To do
Line count for "round": give the number of lines in the records below that hold it, and nothing else.
** Entries shown follows **
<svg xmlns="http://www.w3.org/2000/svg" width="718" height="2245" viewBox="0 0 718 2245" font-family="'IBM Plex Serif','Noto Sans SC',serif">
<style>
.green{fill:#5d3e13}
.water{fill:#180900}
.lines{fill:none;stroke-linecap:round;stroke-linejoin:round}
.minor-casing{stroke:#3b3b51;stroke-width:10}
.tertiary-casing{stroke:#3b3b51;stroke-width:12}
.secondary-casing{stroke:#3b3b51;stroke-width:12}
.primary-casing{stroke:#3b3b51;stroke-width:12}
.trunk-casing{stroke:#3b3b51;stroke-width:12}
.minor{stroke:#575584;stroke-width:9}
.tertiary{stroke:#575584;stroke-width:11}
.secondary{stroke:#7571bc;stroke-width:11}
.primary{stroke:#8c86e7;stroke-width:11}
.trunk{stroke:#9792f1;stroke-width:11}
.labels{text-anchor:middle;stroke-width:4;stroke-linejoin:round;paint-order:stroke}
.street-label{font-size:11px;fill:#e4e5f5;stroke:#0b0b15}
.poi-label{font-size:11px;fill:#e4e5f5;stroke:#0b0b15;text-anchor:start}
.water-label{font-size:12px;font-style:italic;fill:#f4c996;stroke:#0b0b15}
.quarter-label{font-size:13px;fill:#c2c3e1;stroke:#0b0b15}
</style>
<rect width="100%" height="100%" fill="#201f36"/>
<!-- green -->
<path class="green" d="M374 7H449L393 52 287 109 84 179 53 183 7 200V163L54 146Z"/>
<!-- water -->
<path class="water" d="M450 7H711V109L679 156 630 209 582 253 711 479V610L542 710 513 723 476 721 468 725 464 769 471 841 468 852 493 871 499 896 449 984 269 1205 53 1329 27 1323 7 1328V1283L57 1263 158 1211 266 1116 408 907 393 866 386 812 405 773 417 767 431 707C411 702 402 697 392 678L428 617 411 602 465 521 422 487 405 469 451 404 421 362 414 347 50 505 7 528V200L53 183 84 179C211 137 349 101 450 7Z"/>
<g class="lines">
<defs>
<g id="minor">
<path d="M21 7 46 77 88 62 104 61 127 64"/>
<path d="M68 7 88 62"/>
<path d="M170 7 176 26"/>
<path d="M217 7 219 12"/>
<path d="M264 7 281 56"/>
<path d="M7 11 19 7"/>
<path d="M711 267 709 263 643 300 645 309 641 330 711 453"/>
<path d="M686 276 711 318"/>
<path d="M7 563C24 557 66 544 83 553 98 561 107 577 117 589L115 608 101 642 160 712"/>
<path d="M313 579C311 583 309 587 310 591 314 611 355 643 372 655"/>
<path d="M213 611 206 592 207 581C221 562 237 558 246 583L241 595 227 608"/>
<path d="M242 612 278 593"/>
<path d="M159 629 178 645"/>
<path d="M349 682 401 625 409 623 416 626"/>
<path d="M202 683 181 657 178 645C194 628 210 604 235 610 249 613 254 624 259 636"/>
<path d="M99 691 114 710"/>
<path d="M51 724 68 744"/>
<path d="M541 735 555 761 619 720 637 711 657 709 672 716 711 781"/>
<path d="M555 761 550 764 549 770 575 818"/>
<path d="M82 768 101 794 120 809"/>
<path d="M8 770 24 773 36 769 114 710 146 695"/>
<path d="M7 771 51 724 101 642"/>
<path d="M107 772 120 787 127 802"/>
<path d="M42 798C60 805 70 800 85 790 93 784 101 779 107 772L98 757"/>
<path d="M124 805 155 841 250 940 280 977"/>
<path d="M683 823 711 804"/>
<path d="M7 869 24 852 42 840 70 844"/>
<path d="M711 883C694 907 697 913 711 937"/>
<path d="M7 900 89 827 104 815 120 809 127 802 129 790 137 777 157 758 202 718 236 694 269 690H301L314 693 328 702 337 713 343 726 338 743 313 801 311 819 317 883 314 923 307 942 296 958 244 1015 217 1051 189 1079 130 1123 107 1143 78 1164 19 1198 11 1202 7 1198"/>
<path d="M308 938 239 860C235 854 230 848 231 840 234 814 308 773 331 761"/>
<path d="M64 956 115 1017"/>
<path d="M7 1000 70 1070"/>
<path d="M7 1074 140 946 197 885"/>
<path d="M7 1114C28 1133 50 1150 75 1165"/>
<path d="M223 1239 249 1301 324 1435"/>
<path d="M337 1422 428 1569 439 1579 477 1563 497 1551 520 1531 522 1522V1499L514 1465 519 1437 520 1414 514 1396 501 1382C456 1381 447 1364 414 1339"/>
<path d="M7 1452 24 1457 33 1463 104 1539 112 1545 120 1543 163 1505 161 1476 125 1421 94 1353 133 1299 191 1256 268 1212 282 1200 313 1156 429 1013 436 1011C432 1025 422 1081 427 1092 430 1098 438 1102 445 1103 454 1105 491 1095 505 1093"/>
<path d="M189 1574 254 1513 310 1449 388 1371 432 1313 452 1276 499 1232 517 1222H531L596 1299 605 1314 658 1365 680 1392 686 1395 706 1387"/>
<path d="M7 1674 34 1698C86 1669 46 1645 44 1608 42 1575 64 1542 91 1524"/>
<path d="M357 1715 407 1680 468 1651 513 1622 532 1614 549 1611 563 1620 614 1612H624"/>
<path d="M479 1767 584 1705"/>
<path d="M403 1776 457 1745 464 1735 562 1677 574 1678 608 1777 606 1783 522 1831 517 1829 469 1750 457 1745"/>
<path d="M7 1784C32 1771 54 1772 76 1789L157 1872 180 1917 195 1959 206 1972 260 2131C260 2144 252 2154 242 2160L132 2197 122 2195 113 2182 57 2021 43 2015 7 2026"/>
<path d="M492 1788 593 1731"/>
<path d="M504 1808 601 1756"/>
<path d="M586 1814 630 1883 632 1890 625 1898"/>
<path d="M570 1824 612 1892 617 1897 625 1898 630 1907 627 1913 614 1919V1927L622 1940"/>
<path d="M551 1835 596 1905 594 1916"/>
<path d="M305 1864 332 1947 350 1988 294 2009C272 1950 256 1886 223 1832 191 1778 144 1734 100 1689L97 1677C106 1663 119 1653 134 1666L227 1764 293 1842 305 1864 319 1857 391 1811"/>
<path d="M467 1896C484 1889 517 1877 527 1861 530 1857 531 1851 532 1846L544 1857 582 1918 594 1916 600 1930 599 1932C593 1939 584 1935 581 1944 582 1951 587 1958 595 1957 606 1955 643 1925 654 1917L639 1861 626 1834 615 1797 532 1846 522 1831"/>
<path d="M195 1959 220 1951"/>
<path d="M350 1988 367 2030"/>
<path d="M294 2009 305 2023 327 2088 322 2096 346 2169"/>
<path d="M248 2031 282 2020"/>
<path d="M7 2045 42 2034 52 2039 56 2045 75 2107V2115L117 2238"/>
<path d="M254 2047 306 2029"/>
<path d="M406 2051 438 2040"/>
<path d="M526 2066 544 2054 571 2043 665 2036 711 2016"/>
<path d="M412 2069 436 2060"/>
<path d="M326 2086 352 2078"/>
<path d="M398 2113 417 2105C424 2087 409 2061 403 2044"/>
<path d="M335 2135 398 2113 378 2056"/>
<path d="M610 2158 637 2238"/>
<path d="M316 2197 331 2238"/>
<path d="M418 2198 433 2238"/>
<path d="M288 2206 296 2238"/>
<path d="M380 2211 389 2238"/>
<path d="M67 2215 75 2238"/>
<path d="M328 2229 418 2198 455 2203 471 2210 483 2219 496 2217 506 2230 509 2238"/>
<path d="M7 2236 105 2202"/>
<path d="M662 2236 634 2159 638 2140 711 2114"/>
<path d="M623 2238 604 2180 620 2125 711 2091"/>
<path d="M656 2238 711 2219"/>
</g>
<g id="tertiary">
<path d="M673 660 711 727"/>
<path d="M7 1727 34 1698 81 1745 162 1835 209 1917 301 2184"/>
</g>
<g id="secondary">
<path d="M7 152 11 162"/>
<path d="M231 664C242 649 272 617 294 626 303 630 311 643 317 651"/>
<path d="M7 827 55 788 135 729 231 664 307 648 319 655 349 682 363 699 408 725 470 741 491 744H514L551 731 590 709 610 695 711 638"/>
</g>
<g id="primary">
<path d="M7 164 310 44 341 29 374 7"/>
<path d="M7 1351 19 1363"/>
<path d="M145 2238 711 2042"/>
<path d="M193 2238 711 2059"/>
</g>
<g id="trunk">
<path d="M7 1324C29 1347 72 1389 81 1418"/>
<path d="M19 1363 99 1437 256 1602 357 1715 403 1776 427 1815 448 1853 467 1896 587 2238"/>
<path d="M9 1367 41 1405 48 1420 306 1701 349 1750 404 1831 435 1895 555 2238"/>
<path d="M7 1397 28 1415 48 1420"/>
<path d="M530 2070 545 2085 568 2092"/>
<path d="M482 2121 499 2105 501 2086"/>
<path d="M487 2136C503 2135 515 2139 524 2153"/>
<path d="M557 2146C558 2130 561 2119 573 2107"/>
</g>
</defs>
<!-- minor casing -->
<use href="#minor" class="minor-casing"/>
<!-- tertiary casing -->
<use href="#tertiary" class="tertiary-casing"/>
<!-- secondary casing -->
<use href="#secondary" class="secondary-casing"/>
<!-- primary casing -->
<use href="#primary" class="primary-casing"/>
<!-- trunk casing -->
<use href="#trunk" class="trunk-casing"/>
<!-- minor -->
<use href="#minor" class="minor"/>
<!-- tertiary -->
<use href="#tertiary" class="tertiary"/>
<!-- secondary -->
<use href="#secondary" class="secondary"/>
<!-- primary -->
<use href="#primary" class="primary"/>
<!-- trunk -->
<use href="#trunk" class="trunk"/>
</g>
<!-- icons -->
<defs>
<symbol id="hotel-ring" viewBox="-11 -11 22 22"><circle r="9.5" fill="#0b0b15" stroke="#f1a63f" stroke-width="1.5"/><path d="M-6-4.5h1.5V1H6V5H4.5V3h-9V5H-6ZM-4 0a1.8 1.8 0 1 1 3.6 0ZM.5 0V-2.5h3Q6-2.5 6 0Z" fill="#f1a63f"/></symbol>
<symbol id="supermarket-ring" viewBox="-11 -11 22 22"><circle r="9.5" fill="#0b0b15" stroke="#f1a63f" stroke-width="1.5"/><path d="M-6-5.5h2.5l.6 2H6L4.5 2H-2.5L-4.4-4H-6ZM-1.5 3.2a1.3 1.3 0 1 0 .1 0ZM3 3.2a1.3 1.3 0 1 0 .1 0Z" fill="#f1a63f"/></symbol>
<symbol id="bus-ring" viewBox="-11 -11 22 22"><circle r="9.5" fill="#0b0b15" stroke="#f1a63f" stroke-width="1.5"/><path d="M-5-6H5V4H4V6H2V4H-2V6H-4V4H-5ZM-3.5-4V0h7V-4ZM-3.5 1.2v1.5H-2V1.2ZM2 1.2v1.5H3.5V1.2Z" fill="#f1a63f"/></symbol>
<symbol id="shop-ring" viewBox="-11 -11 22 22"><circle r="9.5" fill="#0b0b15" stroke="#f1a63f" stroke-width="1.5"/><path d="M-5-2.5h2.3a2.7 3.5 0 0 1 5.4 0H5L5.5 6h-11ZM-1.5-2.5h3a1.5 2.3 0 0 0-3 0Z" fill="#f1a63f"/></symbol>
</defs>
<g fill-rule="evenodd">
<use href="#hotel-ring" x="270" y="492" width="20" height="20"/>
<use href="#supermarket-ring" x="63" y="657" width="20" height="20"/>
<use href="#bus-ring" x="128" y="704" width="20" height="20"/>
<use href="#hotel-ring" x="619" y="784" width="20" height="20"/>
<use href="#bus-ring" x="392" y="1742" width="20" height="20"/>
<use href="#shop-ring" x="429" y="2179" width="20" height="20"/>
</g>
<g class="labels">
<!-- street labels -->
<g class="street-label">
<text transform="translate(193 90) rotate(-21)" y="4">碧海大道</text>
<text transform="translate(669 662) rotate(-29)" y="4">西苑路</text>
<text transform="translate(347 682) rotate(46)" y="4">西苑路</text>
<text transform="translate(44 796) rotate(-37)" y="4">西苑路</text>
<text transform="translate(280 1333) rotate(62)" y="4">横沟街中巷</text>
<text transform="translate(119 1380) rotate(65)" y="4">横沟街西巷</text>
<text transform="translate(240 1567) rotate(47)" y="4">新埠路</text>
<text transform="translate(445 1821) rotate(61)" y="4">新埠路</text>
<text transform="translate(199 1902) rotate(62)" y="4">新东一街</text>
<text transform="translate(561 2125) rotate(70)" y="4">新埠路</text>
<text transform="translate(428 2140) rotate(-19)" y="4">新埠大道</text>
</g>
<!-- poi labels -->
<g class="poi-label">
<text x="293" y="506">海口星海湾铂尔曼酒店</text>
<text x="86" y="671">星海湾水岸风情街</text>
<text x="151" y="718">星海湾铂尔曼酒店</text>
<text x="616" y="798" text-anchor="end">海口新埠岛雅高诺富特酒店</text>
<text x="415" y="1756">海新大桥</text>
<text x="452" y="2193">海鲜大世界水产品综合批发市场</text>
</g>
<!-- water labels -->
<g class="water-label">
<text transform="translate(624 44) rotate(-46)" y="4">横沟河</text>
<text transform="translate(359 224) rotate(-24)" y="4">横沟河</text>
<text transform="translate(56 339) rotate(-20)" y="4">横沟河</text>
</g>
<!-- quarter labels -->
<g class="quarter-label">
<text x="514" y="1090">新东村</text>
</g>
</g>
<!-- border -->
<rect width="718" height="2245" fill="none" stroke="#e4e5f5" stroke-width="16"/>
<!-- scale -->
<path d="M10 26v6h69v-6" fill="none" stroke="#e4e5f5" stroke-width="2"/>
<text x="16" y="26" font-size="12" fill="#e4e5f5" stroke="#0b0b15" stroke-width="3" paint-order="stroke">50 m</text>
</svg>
** End of Entries shown **
Answer to the problem
2